*EXTRACT PROVIDED*
== Segment start ==

An international conference featuring China’s renowned Longquan celadon ceramics started on Thursday in Longquan, a city in east China’s Zhejiang Province.
Titled “Legendary Longquan of the World, Marvelous Ingenuity of Ceramics Works,” the 3rd World Celadon Conference will show the history and role in the cultural exchange of the green-glazed Chinese ceramic art through 30 activities.
Despite the impact of the COVID-19 pandemic, the three-day conference has attracted almost 20 artists and diplomatic envoys to China from 15 countries.
Relevant exhibitions have taken place in various areas and venues, such as a Chinese culture center in Seoul, the capital of the Republic of Korea, as well as some museums and art galleries in eastern China.
The conference also includes activities to promote the online sales of celadon products, as part of efforts to develop relevant industries.
Longquan celadon refers to ceramics produced at large kilns in Longquan, Jincun, and other sites in Zhejiang Province, as well as ceramics produced elsewhere using the same techniques. The making of Longquan celadon dates back to the Northern Song Dynasty (960-1127).
In 2009, the firing technology of Longquan celadon was inscribed on the “Representative List of the Intangible Cultural Heritage of Humanity” by UNESCO.

== Segment end ==

*TASKS FOR THIS EXERCISE*
1. Answer these questions using the report on the Longquan celadon conference:
(a) How many days does the conference last?
(b) The artists and diplomatic envoys come from how many countries?
(c) In what year did UNESCO inscribe the firing technology of Longquan celadon on its list?
2. From the report on the Longquan celadon conference, write out the passage that begins at the words "An international conference" and ends after "develop relevant industries.".

(Extracted data entries)
== Segment start ==

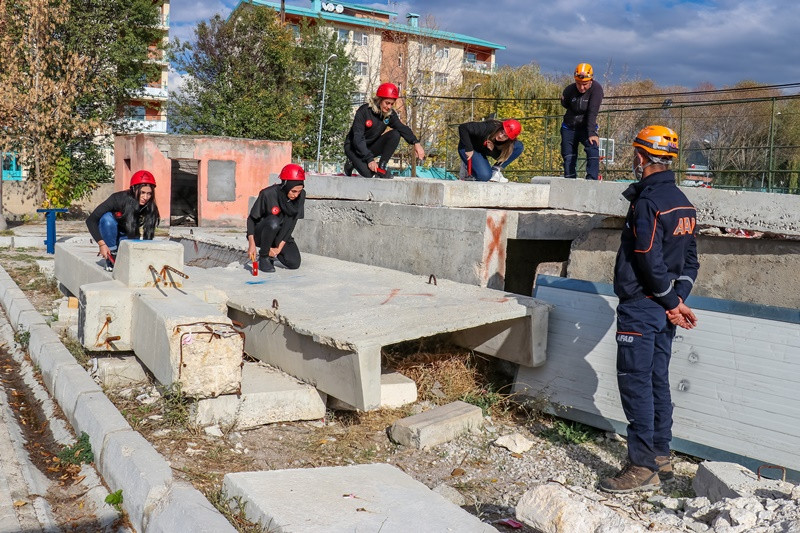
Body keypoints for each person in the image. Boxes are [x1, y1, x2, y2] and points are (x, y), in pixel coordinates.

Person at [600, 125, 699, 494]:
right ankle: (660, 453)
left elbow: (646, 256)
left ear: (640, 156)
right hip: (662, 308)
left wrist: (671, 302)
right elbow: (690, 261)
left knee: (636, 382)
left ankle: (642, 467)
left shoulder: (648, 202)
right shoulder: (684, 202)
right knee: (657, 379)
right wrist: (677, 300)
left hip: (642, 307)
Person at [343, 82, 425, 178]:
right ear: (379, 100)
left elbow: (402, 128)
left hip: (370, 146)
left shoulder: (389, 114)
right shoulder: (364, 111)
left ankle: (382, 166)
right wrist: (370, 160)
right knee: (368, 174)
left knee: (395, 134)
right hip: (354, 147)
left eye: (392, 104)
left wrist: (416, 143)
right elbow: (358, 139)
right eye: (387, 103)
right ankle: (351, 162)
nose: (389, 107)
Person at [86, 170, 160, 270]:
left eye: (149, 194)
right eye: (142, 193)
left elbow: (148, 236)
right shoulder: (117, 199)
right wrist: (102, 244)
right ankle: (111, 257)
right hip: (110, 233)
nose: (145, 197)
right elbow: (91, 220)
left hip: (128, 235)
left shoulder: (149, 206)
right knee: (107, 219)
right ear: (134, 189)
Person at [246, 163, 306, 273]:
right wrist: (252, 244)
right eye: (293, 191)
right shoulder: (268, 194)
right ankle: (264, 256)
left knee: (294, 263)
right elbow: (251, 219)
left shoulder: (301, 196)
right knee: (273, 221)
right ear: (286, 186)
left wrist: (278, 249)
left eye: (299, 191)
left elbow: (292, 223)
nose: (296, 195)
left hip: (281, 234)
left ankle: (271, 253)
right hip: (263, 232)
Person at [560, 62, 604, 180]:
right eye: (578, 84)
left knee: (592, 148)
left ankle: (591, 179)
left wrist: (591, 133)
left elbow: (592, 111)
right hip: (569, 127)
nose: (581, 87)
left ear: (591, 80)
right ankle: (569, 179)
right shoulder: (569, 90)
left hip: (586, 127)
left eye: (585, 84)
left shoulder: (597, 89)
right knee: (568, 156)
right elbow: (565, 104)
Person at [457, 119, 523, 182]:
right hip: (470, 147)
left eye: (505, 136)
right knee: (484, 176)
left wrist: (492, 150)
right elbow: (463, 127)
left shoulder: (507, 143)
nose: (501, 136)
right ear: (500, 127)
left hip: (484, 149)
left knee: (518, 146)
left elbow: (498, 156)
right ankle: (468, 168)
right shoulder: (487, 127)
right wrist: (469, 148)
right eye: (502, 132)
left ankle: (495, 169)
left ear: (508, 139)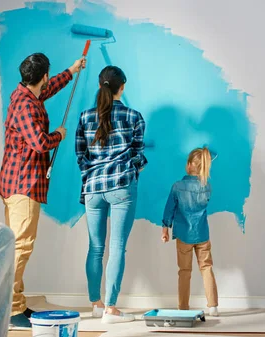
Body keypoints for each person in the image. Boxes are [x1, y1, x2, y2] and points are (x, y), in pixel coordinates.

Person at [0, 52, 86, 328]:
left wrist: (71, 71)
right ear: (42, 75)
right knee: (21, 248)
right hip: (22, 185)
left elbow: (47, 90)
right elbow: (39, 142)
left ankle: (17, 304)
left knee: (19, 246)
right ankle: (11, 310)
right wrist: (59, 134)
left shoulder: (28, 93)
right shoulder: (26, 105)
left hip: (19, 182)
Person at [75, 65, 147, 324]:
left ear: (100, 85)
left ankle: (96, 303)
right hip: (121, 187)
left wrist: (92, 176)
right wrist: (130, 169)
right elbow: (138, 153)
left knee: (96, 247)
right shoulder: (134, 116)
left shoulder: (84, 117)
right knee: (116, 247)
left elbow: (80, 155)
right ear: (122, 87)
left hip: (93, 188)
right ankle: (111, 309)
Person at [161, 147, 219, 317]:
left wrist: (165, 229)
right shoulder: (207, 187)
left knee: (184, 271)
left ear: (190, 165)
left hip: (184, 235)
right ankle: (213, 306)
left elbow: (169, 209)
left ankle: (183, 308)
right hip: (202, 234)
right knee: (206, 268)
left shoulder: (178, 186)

== Segment end ==

*ANSWERS TO THE TASKS*
1.
(a) Three days.
(b) 15 countries.
(c) 2009.

2.
An international conference featuring China’s renowned Longquan celadon ceramics started on Thursday in Longquan, a city in east China’s Zhejiang Province.
Titled “Legendary Longquan of the World, Marvelous Ingenuity of Ceramics Works,” the 3rd World Celadon Conference will show the history and role in the cultural exchange of the green-glazed Chinese ceramic art through 30 activities.
Despite the impact of the COVID-19 pandemic, the three-day conference has attracted almost 20 artists and diplomatic envoys to China from 15 countries.
Relevant exhibitions have taken place in various areas and venues, such as a Chinese culture center in Seoul, the capital of the Republic of Korea, as well as some museums and art galleries in eastern China.
The conference also includes activities to promote the online sales of celadon products, as part of efforts to develop relevant industries.